Lors de la 7e semaine de l’écriture de La Baule, Henry Moreau, chef de cabinet de la direction de police judiciaire à Paris, a fait une conférence-débat sur la vie au 36, quai des Orfèvres.
Henry Moreau
Henry Moreau

    Henry Moreau est un habitué de la station balnéaire où il a une résidence secondaire. Passionné par son travail, méconnu, il répond avec bonne volonté aux 1 001 questions que se posent les gens. Il travaille au 36, quai des Orfèvres depuis 18 ans et connaît l’organisation sur le bout des doigts : « la PJ parisienne s’occupe de Paris et des départements limitrophes (75, 92, 93, 94). Si un crime se passait à La Baule, ce serait la DIPJ de Nantes qui s’en chargerait. Il y a 7 500 agents en France, dont 2 288 sur Paris. Mais nous sommes surreprésentés dans la littérature et le cinéma », commence Henry Moreau.
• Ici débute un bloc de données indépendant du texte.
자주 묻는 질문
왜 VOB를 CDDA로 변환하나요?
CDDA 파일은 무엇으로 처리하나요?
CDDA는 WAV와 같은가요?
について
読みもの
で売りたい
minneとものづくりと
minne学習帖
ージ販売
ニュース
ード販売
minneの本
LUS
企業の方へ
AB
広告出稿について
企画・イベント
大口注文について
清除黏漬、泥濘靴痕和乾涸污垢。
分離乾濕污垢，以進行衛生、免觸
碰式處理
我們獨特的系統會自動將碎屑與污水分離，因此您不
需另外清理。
Placée sous l'autorité d'un directeur, assisté d'un directeur adjoint, de trois sous-directeurs, d'un chef d'état-major et d'un chef de cabinet, la direction de la PJ parisienne comprend quatre sous-directions spécialisées : affaires économiques (7 brigades spécialisées dans la lutte contre la délinquance économique, financière et boursière), brigades centrales (7 services de lutte contre le grand banditisme, certaines formes de délinquances spécialisées et organisées et de trafics divers), services territoriaux (délinquance et la criminalité locales) et soutien à l'investigation (l'identité judiciaire, le service de gestion opérationnelle et celui de la documentation criminelle). Les services sont logés dans l’enceinte du palais de justice. « Je suis un pur produit de la PJ : j’ai passé 11 ans à la crim’. J’étais de permanence lors de l’attentat contre Chirac du 14 juillet 2002 et lors de la tuerie au conseil municipal de Nanterre du 27 mars 2002 », ajoute Henry Moreau.
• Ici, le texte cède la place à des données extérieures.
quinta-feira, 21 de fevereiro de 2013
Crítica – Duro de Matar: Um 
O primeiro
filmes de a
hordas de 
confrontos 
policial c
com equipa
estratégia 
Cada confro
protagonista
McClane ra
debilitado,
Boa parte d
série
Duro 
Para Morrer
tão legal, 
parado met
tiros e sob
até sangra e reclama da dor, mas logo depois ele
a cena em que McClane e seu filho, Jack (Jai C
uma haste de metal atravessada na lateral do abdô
70,7 % de taux d’élucidation

Lutter contre le grand banditisme sous toutes ses formes : la délinquance en col blanc, les attaques de banque… « La force de la PJ, c’est le groupe. Il n’y a pas de policier solitaire, ni de héros ; le héros, c’est le groupe », précise Henry Moreau. La PJ mène trois types d’enquêtes : suite au flagrant délit, suite à des commissions rogatoires et suite à des enquêtes préliminaires. Pour Henry Moreau : « une enquête réactive, c’est quand nous partons du crime. Avec un homicide, comme nous n’avons aucun renseignement, nous commençons toujours par la victime. C’est rare quand il n’y a pas de lien avec l’auteur du crime ». en 2010, la PJ a élucidé 9 140 crimes, soit 70,7 % des affaires traitées. 8 954 personnes ont été mises en cause dont 6 340 ont été placées en garde à vue et 3 619 déférées à la justice. Les crimes traités : 287 homicides et tentatives, 207 coups et violences volontaires, 715 viols, 77 infractions liées au proxénétisme, 945 vols à main armée, 147 destructions et dégradations diverses, 656 trafics sans usage et usage revente de stupéfiants, 1 102 affaires d'usage de stupéfiants, 247 falsifications et usages de chèques volés, 377 falsifications et usages de cartes de crédit ainsi que 1 333 escroqueries. Henry Moreau comme tous les agents de la PJ est fidèle à la devise du service : « Qui s’y frotte, s’y pique ».